TEXTO PARA LEITURA:

_____

Para a advogada Cláudia Farias, 37, o orgulho de ver a filha Ana Clara, 15, entre as selecionadas para a seleção brasileira transborda, mas o caminho foi árduo. “No início da pandemia bateu um desespero nela. Tanta dedicação em anos para depois ficar parada. Mas logo começaram os treinos on-line, que foram um outro desafio. Então, buscamos outros mecanismos para ela manter o ritmo, com personal trainer, aulas de pilates para fazer os movimentos que são feitos em água no solo, mais o acompanhamento nutricional e psicológico”, explica Cláudia, que acompanhou todas as idas para os treinos da filha, que participou do Campeonato Sul-americano de nado artístico em 2019.
Orgulho
Ana Clara se orgulha da modalidade que escolheu logo pequena. “Comecei na natação desde bebê, e quando fui crescendo fui achando chato e queria sair. Mas minha mãe não deixava, falava que era questão de sobrevivência. Então, vi o nado sincronizado na televisão e me apaixonei. Pedi para minha mãe se eu podia fazer a troca. Se eu achasse uma turma em Brasília estava combinado”, conta a atleta, que pesquisou na internet até encontrar uma turma no Distrito Federal. As aulas eram ministradas por Simone, mas a turma para iniciante era em um horário que Ana estava em aula, e a única turma disponível era um pouco mais avançada. Depois de muito choro e insistência, a atleta fez um teste e passou a integrar a equipe de nado artístico da capital. Ela já participou de competições nacionais e internacionais, além de ter feito aulas em outros países, com atletas renomados. O maior desafio, segundo Ana, é que, infelizmente, o nado artístico tem mais destaque no eixo Rio-São Paulo. No DF, o esporte não tem tanta visibilidade e incentivo, conta a atleta. A expectativa para os treinos como parte da equipe da seleção e os torneios mundiais estão a mil. “Vai ser uma experiência única. Mesmo com as atividades paradas, agora em janeiro, a rotina não para”, conta a atleta.

_____

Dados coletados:
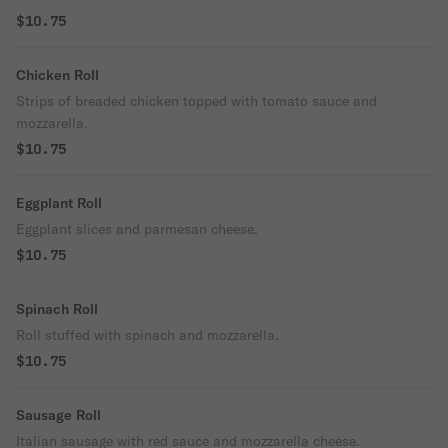
$10.75
Chicken Roll
Strips of breaded chicken topped with tomato sauce and
mozzarella.
$10.75
Eggplant Roll
Eggplant slices and parmesan cheese.
$10.75
Spinach Roll
Roll stuffed with spinach and mozzarella.
$10.75
Sausage Roll
Italian sausage with red sauce and mozzarella cheese.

_____

Reproduza por inteiro, sem mudar nada, o texto lá de cima sobre Ana Clara e o nado artístico.

RESPOSTA:
Para a advogada Cláudia Farias, 37, o orgulho de ver a filha Ana Clara, 15, entre as selecionadas para a seleção brasileira transborda, mas o caminho foi árduo. “No início da pandemia bateu um desespero nela. Tanta dedicação em anos para depois ficar parada. Mas logo começaram os treinos on-line, que foram um outro desafio. Então, buscamos outros mecanismos para ela manter o ritmo, com personal trainer, aulas de pilates para fazer os movimentos que são feitos em água no solo, mais o acompanhamento nutricional e psicológico”, explica Cláudia, que acompanhou todas as idas para os treinos da filha, que participou do Campeonato Sul-americano de nado artístico em 2019.
Orgulho
Ana Clara se orgulha da modalidade que escolheu logo pequena. “Comecei na natação desde bebê, e quando fui crescendo fui achando chato e queria sair. Mas minha mãe não deixava, falava que era questão de sobrevivência. Então, vi o nado sincronizado na televisão e me apaixonei. Pedi para minha mãe se eu podia fazer a troca. Se eu achasse uma turma em Brasília estava combinado”, conta a atleta, que pesquisou na internet até encontrar uma turma no Distrito Federal. As aulas eram ministradas por Simone, mas a turma para iniciante era em um horário que Ana estava em aula, e a única turma disponível era um pouco mais avançada. Depois de muito choro e insistência, a atleta fez um teste e passou a integrar a equipe de nado artístico da capital. Ela já participou de competições nacionais e internacionais, além de ter feito aulas em outros países, com atletas renomados. O maior desafio, segundo Ana, é que, infelizmente, o nado artístico tem mais destaque no eixo Rio-São Paulo. No DF, o esporte não tem tanta visibilidade e incentivo, conta a atleta. A expectativa para os treinos como parte da equipe da seleção e os torneios mundiais estão a mil. “Vai ser uma experiência única. Mesmo com as atividades paradas, agora em janeiro, a rotina não para”, conta a atleta.